- [Set of tasks]
**A.** From the forum post about a bank threatening to repossess a house, list every holding under "Other savings and investments" with its amount.
**B.** Extend the forum post about a bank threatening to repossess a house, starting after its final sentence.

- [Text extract]
# Bank threatening to repossess house



## thebadger (17 Feb 2013)

Personal and income details
Income self: Salary €98k P.A. before tax €52,936 after  
Income history: e.g.Working in same company since 1990 full time 
Income partner/spouse: €6240 after tax per annum 
Income history: self employed 
number of children 3 €390 per month child allowance 
Amount of Mortgage Interest Supplement received none 
Home loan €518,000 was on interest only 28 years left was paying interest up     till December but can only afford €1800, due to bills, food etc.    
Lender: EBS  
Amount outstanding: €521,000
Value of home: €230,000
Interest rate: specify whether tracker or SVR or fixed rate:- SVR 4.33%
Monthly repayment €2908 can only pay €1800 @ present 
Amount in arrears €3500 in arrears since December 2012 


Summary of discussions and agreements: we have been on interest only for the last 4 years since a business we were involved in failed, we were left with debts totaling approx €60,000 we pay €50 per month towards this, we have been in touch on numerous associations but haven't heard what way they want to deal with us over this yet 

Investment property  
Lender: Irish Permanent 
Amount outstanding: €380,000
Value of home: 200,000
Interest rate: 2.53% buy to let interest only 
Monthly repayment €870 
Amount in arrears €787 since tax return 
Monthly rent received €1150

Other loans and creditors - delete those which don't apply to you
Credit Union loan €9661 left on a €45k loan taken out to keep failed business going should have this cleared in approx 18 months  
Credit Card €1302 should have it cleared soon 
Car loan e.g. None 
Family loan  None 

Other savings and investments 
€4000 in credit union 
€4950 in savings account rainy day money 
Invested €100k in a land deal in Poland 6 years ago recieved €28k back
still chasing balance still might get something hopefully. 
Invested in land in Caribbean €100k could be few years before get anything back 


How important is retaining the family home to you?
Very, really dont want to drag us all through the trauma of loosing our home kids are still very young   
Which of the following best describes your situation?
if we can pay off the credit union we will have apprx €600 extra per month on top of the €1800 we are currently paying this is still short of the €2908 @ present 



Any other relevant information
Am in constant contact with the EBS but was told recently we are in their professional opinion we are definitely going to loose our family house, I asked for a split mortgage but they wont wear it they are looking for me to sell the buy to let and look for a write down from the Permo, this would leave us with approx €180k left to pay the permo if we sold up, have been in touch with MARP and New Era on friday so I'd say it will be a few weeks before I hear anything back, I wish I hadent got the buy to let but Ive made my bed.

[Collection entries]
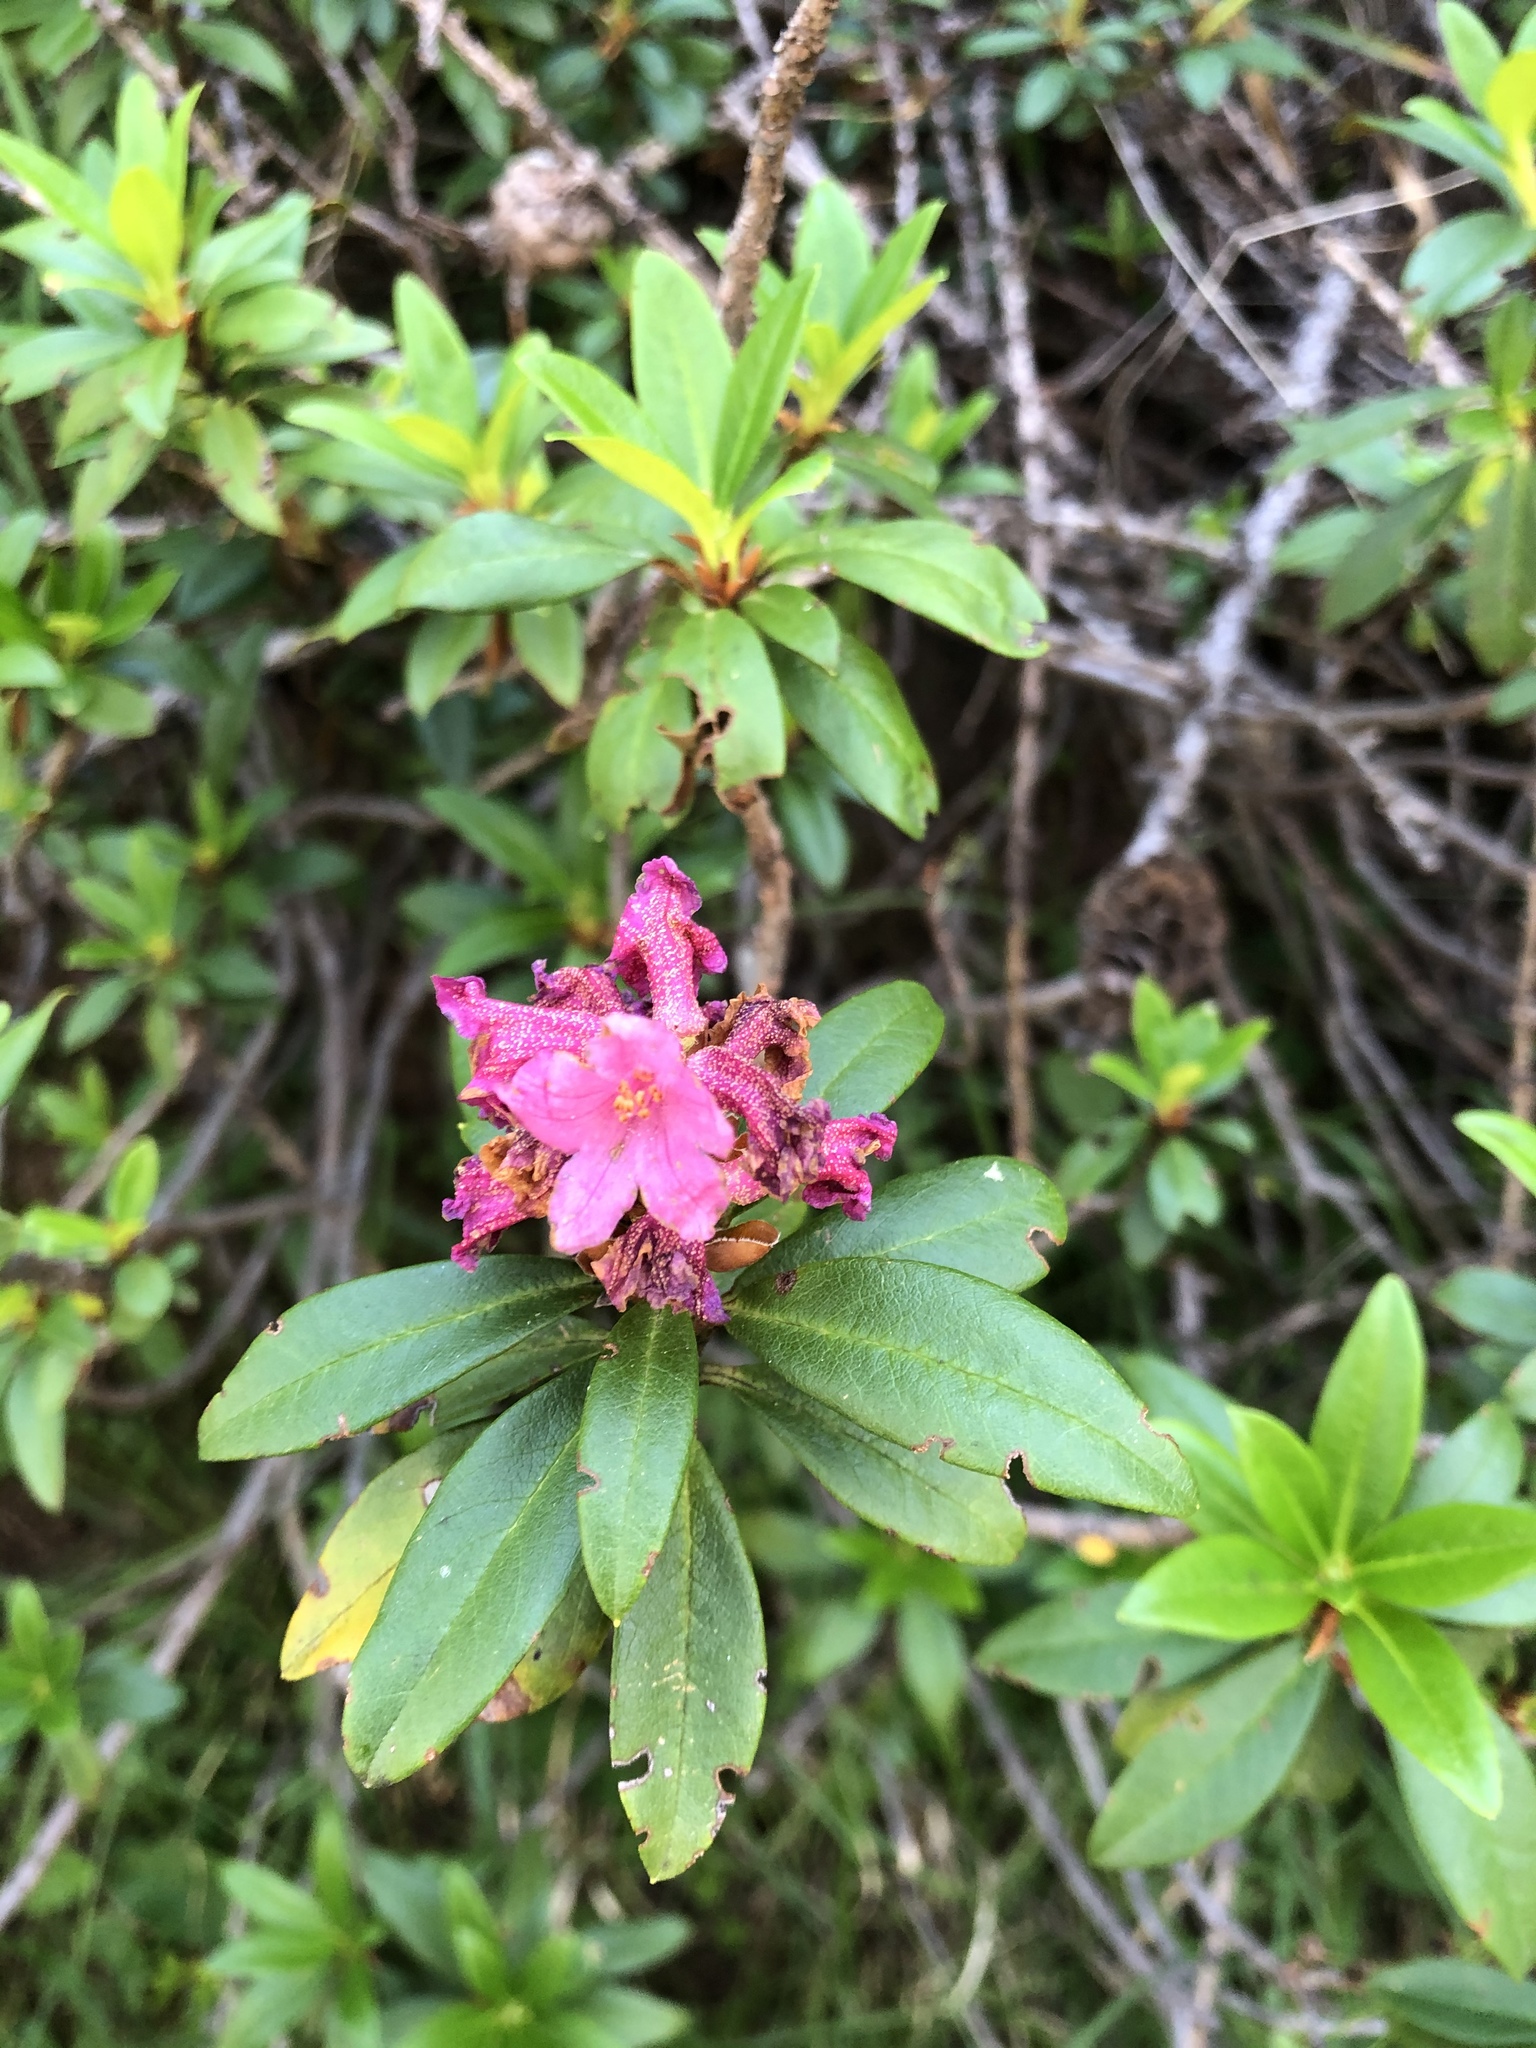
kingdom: Plantae
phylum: Tracheophyta
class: Magnoliopsida
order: Ericales
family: Ericaceae
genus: Rhododendron
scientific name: Rhododendron ferrugineum
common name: Alpenrose
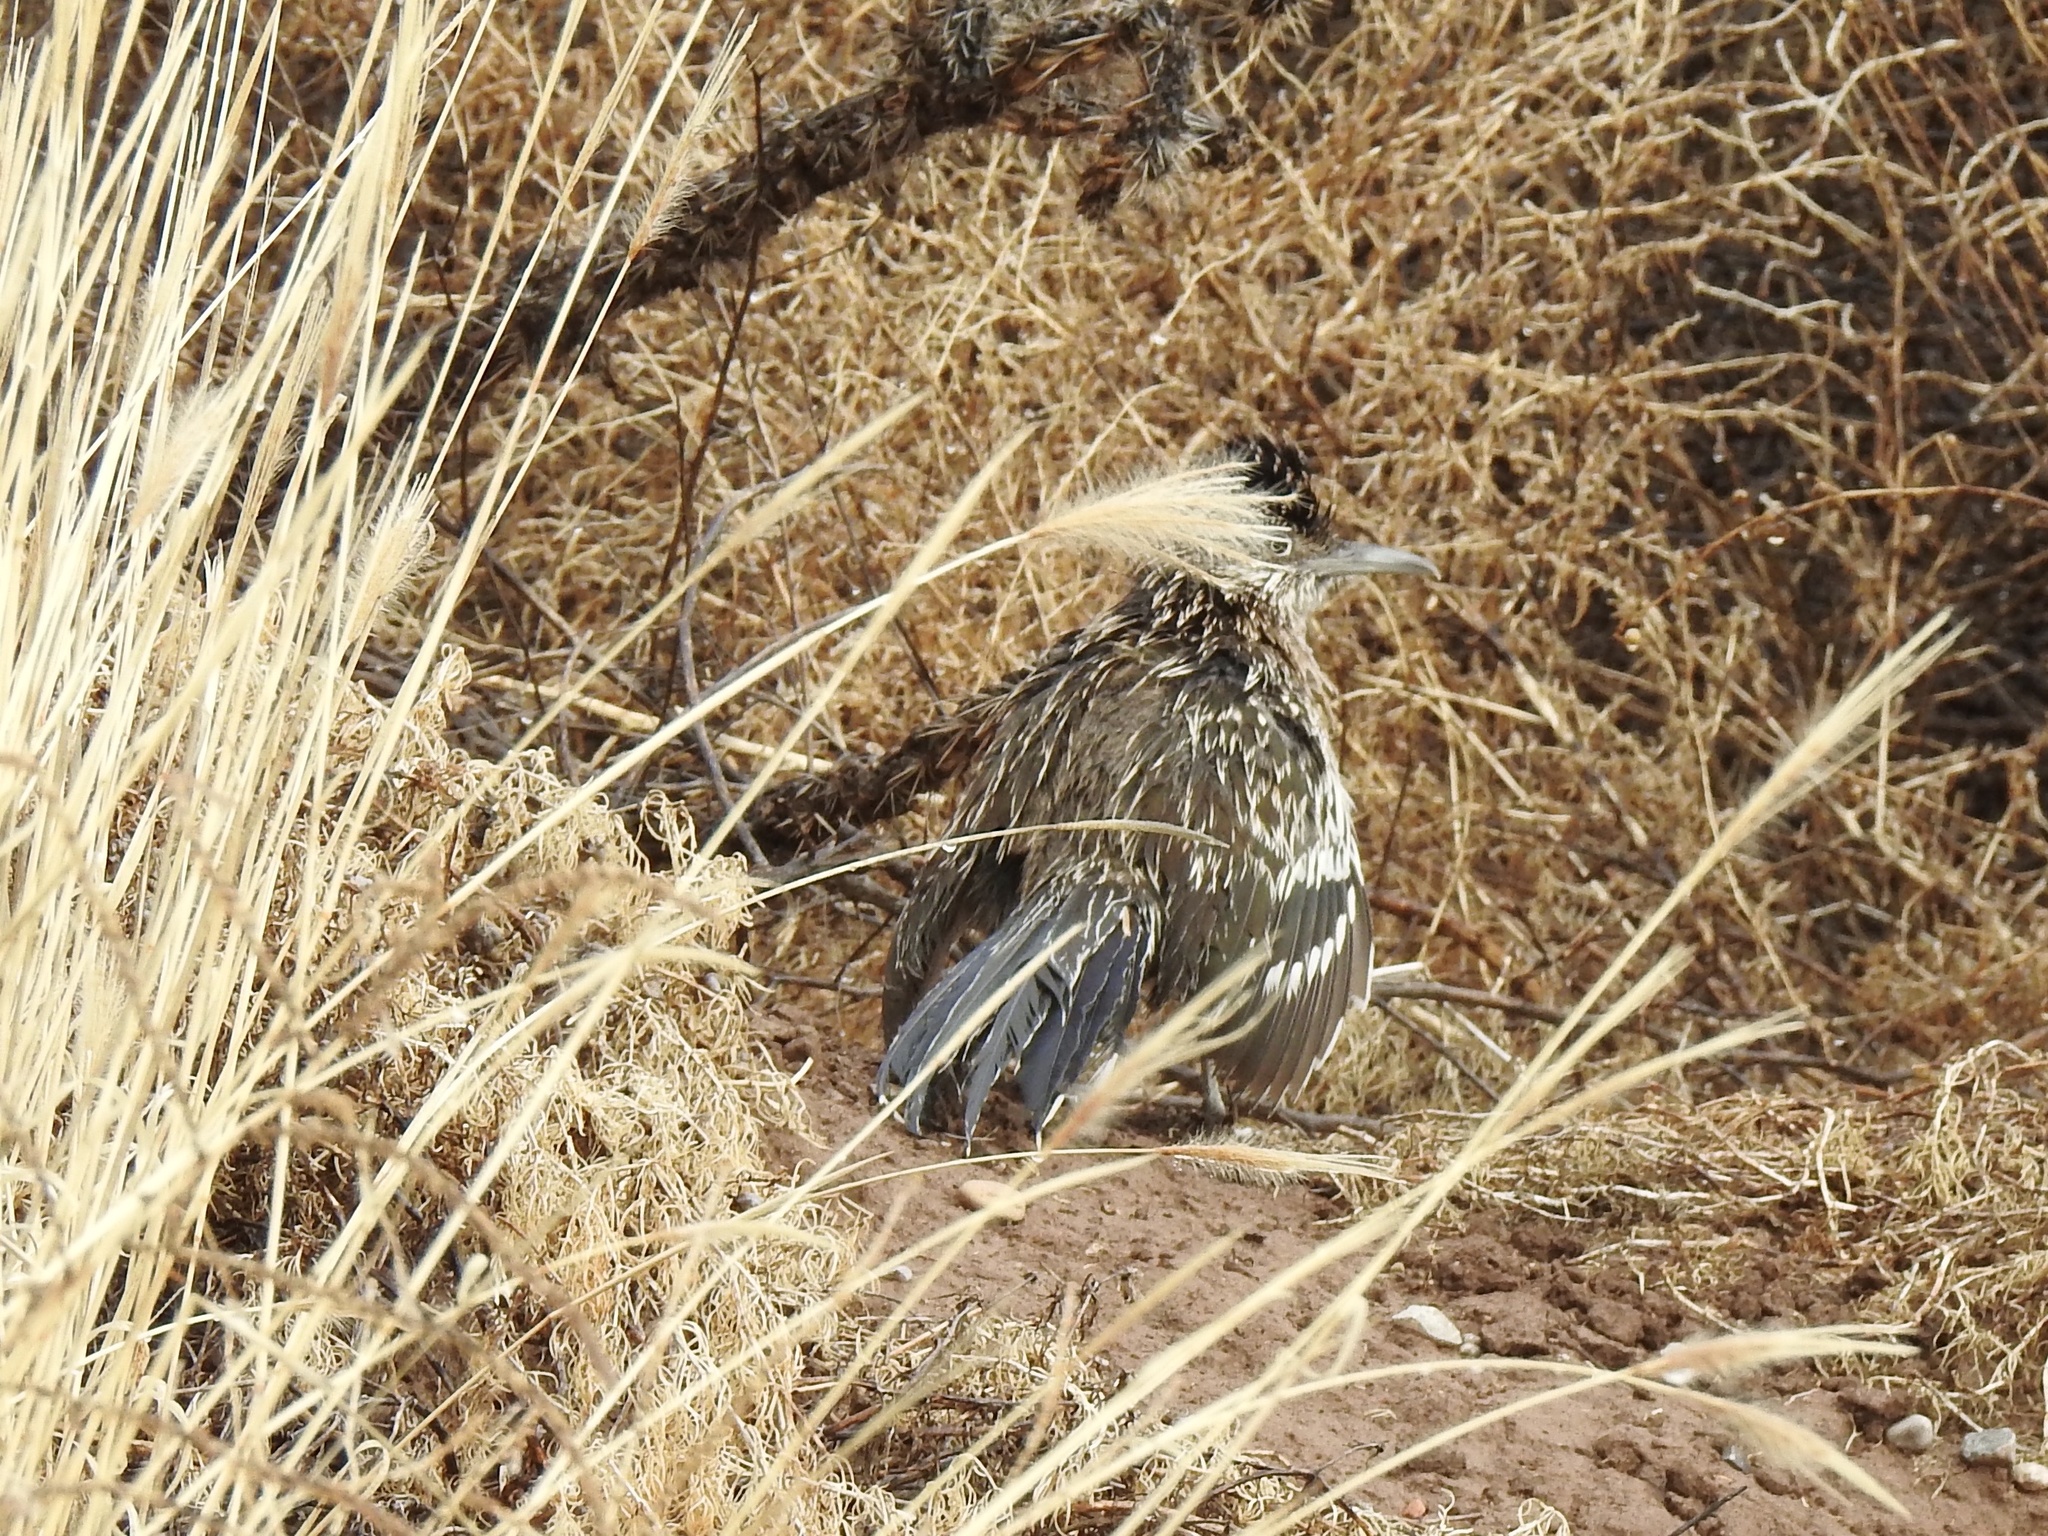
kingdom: Animalia
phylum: Chordata
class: Aves
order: Cuculiformes
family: Cuculidae
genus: Geococcyx
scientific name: Geococcyx californianus
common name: Greater roadrunner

- [Solved tasks]
**A.**
- €4000 in credit union
- €4950 in savings account (rainy day money)
- €100k invested in a land deal in Poland (€28k received back)
- €100k invested in land in the Caribbean

**B.**
What is your preferred realistic outcome? Dont know really my wife in looking for full time employment but with 3 small kids the part time is all that suits and we couldnt afford childcare, We are looking at taking in a lodger to make up more money and we have a big garden, we could build a small 1 bed Apartment if we cleared the credit union and rent it out for approx €600 per month which could pay more off the mortgage. When the kids get older my wife could working full time 


For example: "I will never be in a position to repay the home loan. So I want to sell the house and deal with the shortfall"


----------



## Brendan Burgess (17 Feb 2013)

You have negative equity of €480k but you have a very good income. 

Your objective should be a Personal Insolvency Arrangement. This would sell the Buy to Let and pay off the shortfall on the buy to let and the home loan over 6 years. Either the EBS or Ptsb could veto the deal. 

Alternatively, I think you should put a proposal to them now to sell of both properties and write off the shortfall. OK, you lose the family home, but you have enough to rent an equivalent property and you won't be paying off the negative equity for years to come.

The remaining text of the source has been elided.